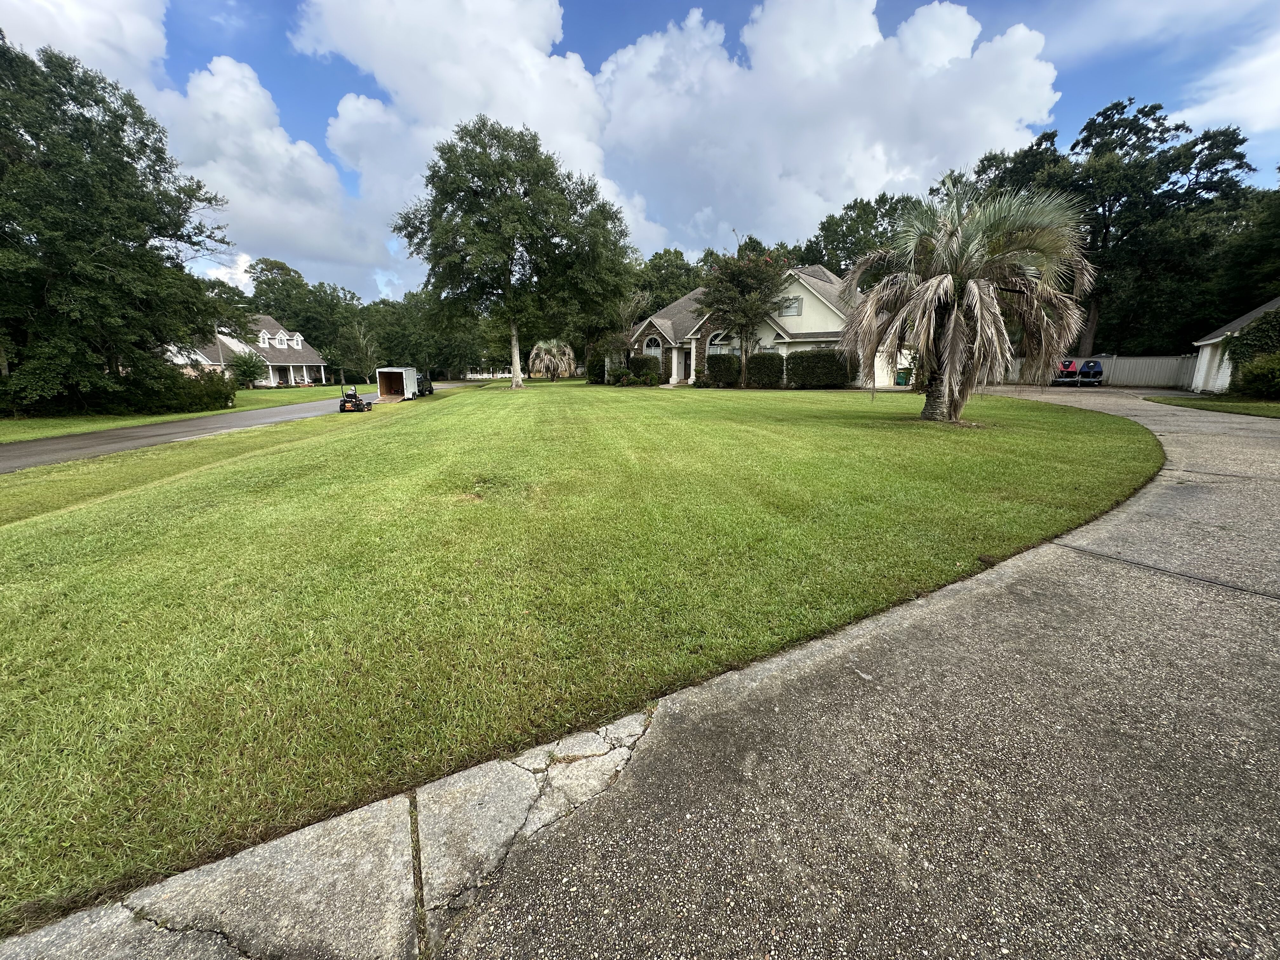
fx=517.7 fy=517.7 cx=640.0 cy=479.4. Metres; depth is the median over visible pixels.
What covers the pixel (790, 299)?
window
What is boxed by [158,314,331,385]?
house
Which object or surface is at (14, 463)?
road
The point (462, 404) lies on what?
lawn
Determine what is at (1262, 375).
shrub
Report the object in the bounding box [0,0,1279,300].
sky
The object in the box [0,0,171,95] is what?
cloud
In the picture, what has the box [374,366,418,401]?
trailer
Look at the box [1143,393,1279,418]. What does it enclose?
lawn
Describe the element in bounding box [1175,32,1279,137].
cloud
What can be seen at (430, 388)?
pickup truck
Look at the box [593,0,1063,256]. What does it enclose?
cloud
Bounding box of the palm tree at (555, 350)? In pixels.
[527,338,576,381]
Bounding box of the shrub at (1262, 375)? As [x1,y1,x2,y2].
[1229,351,1279,398]
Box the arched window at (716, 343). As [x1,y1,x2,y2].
[706,330,734,353]
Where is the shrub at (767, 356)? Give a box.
[746,351,785,387]
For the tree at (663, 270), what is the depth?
52.36 m
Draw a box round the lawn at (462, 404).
[0,374,1161,937]
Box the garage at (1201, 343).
[1190,297,1279,393]
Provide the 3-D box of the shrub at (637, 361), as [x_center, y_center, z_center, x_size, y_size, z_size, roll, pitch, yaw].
[0.265,-7.392,35.026,2.182,1.946,2.143,-2,14,-8]
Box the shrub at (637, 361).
[626,354,661,382]
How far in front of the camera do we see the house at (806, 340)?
31.80 m
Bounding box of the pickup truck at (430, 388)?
[415,373,433,395]
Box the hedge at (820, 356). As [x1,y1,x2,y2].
[787,348,852,388]
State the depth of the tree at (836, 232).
43.53 m
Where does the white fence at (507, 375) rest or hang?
on the ground
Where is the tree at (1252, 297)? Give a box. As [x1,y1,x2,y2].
[1201,180,1279,325]
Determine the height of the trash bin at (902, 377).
0.995 m
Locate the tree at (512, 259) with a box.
[396,117,636,389]
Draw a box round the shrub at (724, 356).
[702,352,741,386]
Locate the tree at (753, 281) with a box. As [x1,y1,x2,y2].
[698,246,789,386]
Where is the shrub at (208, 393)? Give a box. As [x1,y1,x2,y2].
[155,366,236,412]
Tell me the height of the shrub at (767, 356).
1.929 m
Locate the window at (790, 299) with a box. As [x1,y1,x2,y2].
[778,295,802,316]
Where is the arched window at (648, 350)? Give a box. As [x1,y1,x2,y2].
[642,336,662,355]
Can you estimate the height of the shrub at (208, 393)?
2.198 m
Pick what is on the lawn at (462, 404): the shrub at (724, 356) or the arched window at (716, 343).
the shrub at (724, 356)
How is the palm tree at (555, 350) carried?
on the lawn at (462, 404)
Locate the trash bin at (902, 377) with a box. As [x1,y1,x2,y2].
[895,368,911,385]
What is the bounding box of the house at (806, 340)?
[621,261,901,386]
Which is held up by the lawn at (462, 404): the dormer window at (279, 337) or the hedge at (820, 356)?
the hedge at (820, 356)
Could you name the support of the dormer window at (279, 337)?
in the house at (316, 364)
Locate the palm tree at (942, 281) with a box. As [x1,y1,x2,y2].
[836,181,1096,422]
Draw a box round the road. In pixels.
[0,382,440,474]
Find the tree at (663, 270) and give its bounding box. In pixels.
[630,247,699,315]
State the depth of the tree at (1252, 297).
27.18 m
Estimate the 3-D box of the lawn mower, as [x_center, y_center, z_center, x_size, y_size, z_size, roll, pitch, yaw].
[-12.336,-3.453,22.256,0.968,1.098,1.554,-4,14,-19]
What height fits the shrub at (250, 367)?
3.210 m
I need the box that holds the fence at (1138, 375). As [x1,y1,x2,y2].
[1004,353,1193,388]
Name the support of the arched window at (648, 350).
in the house at (806, 340)
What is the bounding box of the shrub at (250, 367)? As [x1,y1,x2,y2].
[227,350,266,387]
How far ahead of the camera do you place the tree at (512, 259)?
28.71 m
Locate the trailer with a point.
(383, 385)
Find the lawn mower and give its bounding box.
[337,386,370,411]
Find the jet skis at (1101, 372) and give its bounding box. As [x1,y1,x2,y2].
[1052,358,1103,386]
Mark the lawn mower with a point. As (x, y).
(343, 407)
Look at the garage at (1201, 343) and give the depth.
22.67 m
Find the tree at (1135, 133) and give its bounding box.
[967,99,1256,359]
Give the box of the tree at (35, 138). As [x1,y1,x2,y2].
[0,34,238,415]
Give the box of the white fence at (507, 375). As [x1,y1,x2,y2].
[465,370,515,379]
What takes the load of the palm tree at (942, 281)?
on the lawn at (462, 404)
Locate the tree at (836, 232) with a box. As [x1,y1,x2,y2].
[800,190,923,280]
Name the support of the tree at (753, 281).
on the lawn at (462, 404)

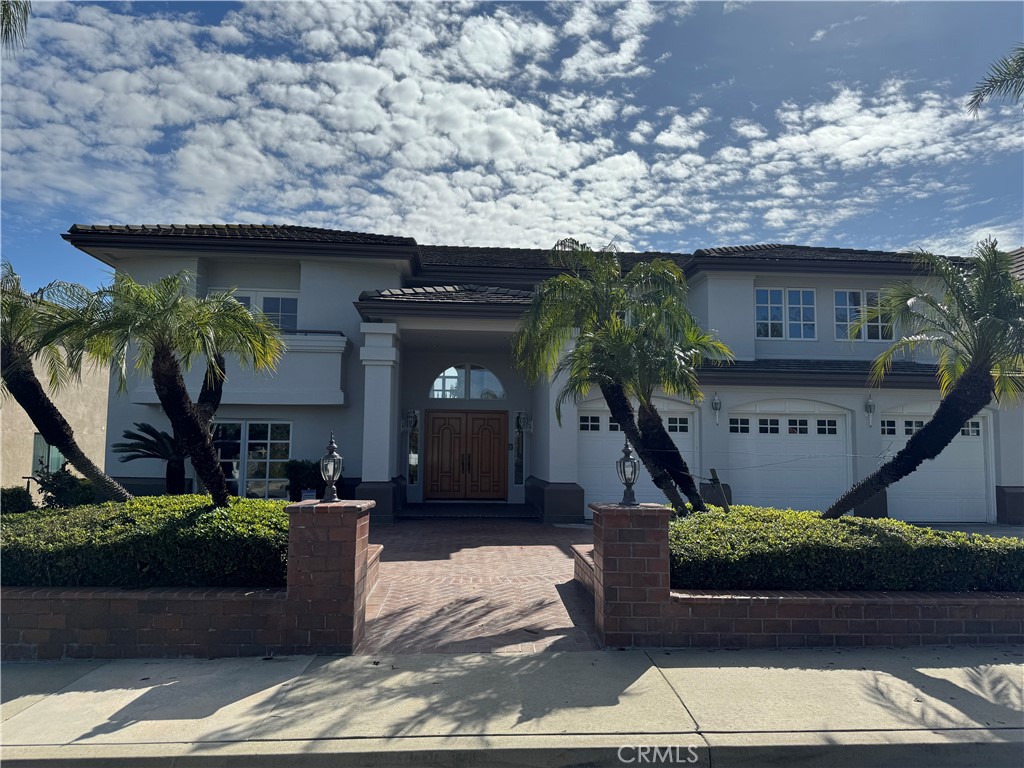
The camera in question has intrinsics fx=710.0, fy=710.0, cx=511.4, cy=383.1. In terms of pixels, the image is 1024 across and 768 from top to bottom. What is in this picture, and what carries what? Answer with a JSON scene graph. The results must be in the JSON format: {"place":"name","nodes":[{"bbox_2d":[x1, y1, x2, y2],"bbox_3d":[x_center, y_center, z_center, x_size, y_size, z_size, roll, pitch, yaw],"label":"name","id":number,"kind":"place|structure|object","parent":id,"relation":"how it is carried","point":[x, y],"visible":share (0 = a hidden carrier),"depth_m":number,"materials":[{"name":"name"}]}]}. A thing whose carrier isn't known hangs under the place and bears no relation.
{"place":"outdoors","nodes":[
{"label":"outdoors","id":0,"kind":"place"},
{"bbox_2d":[0,293,111,498],"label":"neighboring building","id":1,"kind":"structure","parent":0,"point":[30,470],"depth_m":17.84,"materials":[{"name":"beige paint"}]},
{"bbox_2d":[32,433,64,476],"bbox_3d":[-9.905,1.667,15.277,0.133,1.220,1.224,1,-5,-3],"label":"window","id":2,"kind":"structure","parent":1,"relation":"in","point":[37,442],"depth_m":15.13,"materials":[{"name":"glass"}]},
{"bbox_2d":[0,500,378,659],"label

- What you have to do: Reproduce everything above exactly, images excluded.

- Solution for this task:
fx=517.7 fy=517.7 cx=640.0 cy=479.4. Metres; depth is the median over visible pixels.
What covers the pixel (790, 299)?
window
What is boxed by [158,314,331,385]?
house
Which object or surface is at (14, 463)?
road
The point (462, 404) lies on what?
lawn
Determine what is at (1262, 375).
shrub
Report the object in the bounding box [0,0,1279,300].
sky
The object in the box [0,0,171,95] is what?
cloud
In the picture, what has the box [374,366,418,401]?
trailer
Look at the box [1143,393,1279,418]. What does it enclose?
lawn
Describe the element in bounding box [1175,32,1279,137].
cloud
What can be seen at (430, 388)?
pickup truck
Look at the box [593,0,1063,256]. What does it enclose?
cloud
Bounding box of the palm tree at (555, 350)? In pixels.
[527,338,576,381]
Bounding box of the shrub at (1262, 375)? As [x1,y1,x2,y2].
[1229,351,1279,398]
Box the arched window at (716, 343). As [x1,y1,x2,y2].
[706,330,734,353]
Where is the shrub at (767, 356)? Give a box.
[746,351,785,387]
For the tree at (663, 270), what is the depth?
52.36 m
Draw a box round the lawn at (462, 404).
[0,374,1161,937]
Box the garage at (1201, 343).
[1190,297,1279,393]
Provide the 3-D box of the shrub at (637, 361), as [x_center, y_center, z_center, x_size, y_size, z_size, roll, pitch, yaw].
[0.265,-7.392,35.026,2.182,1.946,2.143,-2,14,-8]
Box the shrub at (637, 361).
[626,354,661,382]
How far in front of the camera do we see the house at (806, 340)?
31.80 m
Bounding box of the pickup truck at (430, 388)?
[415,373,433,395]
Box the hedge at (820, 356). As [x1,y1,x2,y2].
[787,348,852,388]
State the depth of the tree at (836, 232).
43.53 m
Where does the white fence at (507, 375) rest or hang?
on the ground
Where is the tree at (1252, 297)? Give a box. As [x1,y1,x2,y2].
[1201,180,1279,325]
Determine the height of the trash bin at (902, 377).
0.995 m
Locate the tree at (512, 259) with a box.
[396,117,636,389]
Draw a box round the shrub at (724, 356).
[702,352,741,386]
Locate the tree at (753, 281) with a box. As [x1,y1,x2,y2].
[698,246,789,386]
Where is the shrub at (208, 393)? Give a box. As [x1,y1,x2,y2].
[155,366,236,412]
Tell me the height of the shrub at (767, 356).
1.929 m
Locate the window at (790, 299) with a box. As [x1,y1,x2,y2].
[778,295,802,316]
Where is the arched window at (648, 350)? Give a box. As [x1,y1,x2,y2].
[642,336,662,355]
Can you estimate the height of the shrub at (208, 393)?
2.198 m
Pick what is on the lawn at (462, 404): the shrub at (724, 356) or the arched window at (716, 343).
the shrub at (724, 356)
How is the palm tree at (555, 350) carried?
on the lawn at (462, 404)
Locate the trash bin at (902, 377) with a box. As [x1,y1,x2,y2].
[895,368,911,385]
What is the bounding box of the house at (806, 340)?
[621,261,901,386]
Which is held up by the lawn at (462, 404): the dormer window at (279, 337) or the hedge at (820, 356)?
the hedge at (820, 356)
Could you name the support of the dormer window at (279, 337)?
in the house at (316, 364)
Locate the palm tree at (942, 281) with a box. As [x1,y1,x2,y2].
[836,181,1096,422]
Draw a box round the road. In pixels.
[0,382,440,474]
Find the tree at (663, 270) and give its bounding box. In pixels.
[630,247,699,315]
State the depth of the tree at (1252, 297).
27.18 m
Estimate the 3-D box of the lawn mower, as [x_center, y_center, z_center, x_size, y_size, z_size, roll, pitch, yaw].
[-12.336,-3.453,22.256,0.968,1.098,1.554,-4,14,-19]
What height fits the shrub at (250, 367)?
3.210 m
I need the box that holds the fence at (1138, 375). As [x1,y1,x2,y2].
[1004,353,1193,388]
Name the support of the arched window at (648, 350).
in the house at (806, 340)
What is the bounding box of the shrub at (250, 367)? As [x1,y1,x2,y2].
[227,350,266,387]
How far ahead of the camera do you place the tree at (512, 259)?
28.71 m
Locate the trailer with a point.
(383, 385)
Find the lawn mower and give its bounding box.
[337,386,370,411]
Find the jet skis at (1101, 372) and give its bounding box. As [x1,y1,x2,y2].
[1052,358,1103,386]
Mark the lawn mower with a point. As (x, y).
(343, 407)
Look at the garage at (1201, 343) and give the depth.
22.67 m
Find the tree at (1135, 133) and give its bounding box.
[967,99,1256,359]
Give the box of the tree at (35, 138). As [x1,y1,x2,y2].
[0,34,238,415]
Give the box of the white fence at (507, 375). As [x1,y1,x2,y2].
[465,370,515,379]
What takes the load of the palm tree at (942, 281)?
on the lawn at (462, 404)
Locate the tree at (836, 232) with a box. As [x1,y1,x2,y2].
[800,190,923,280]
Name the support of the tree at (753, 281).
on the lawn at (462, 404)

The camera in question has intrinsics fx=710.0, fy=710.0, cx=511.4, cy=383.1. In terms of pixels, the image is 1024 across and 768 from top to bottom. What is in this picture, and what carries what? Answer with a JSON scene graph. The results must be in the JSON format: {"place":"name","nodes":[{"bbox_2d":[x1, y1, x2, y2],"bbox_3d":[x_center, y_center, z_center, x_size, y_size, z_size, roll, pitch, yaw],"label":"name","id":number,"kind":"place|structure|object","parent":id,"relation":"how it is carried","point":[x, y],"visible":share (0 = a hidden carrier),"depth_m":number,"materials":[{"name":"name"}]}]}. A thing whose carrier isn't known hangs under the place and bears no relation.
{"place":"outdoors","nodes":[
{"label":"outdoors","id":0,"kind":"place"},
{"bbox_2d":[0,293,111,498],"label":"neighboring building","id":1,"kind":"structure","parent":0,"point":[30,470],"depth_m":17.84,"materials":[{"name":"beige paint"}]},
{"bbox_2d":[32,433,64,476],"bbox_3d":[-9.905,1.667,15.277,0.133,1.220,1.224,1,-5,-3],"label":"window","id":2,"kind":"structure","parent":1,"relation":"in","point":[37,442],"depth_m":15.13,"materials":[{"name":"glass"}]},
{"bbox_2d":[0,500,378,659],"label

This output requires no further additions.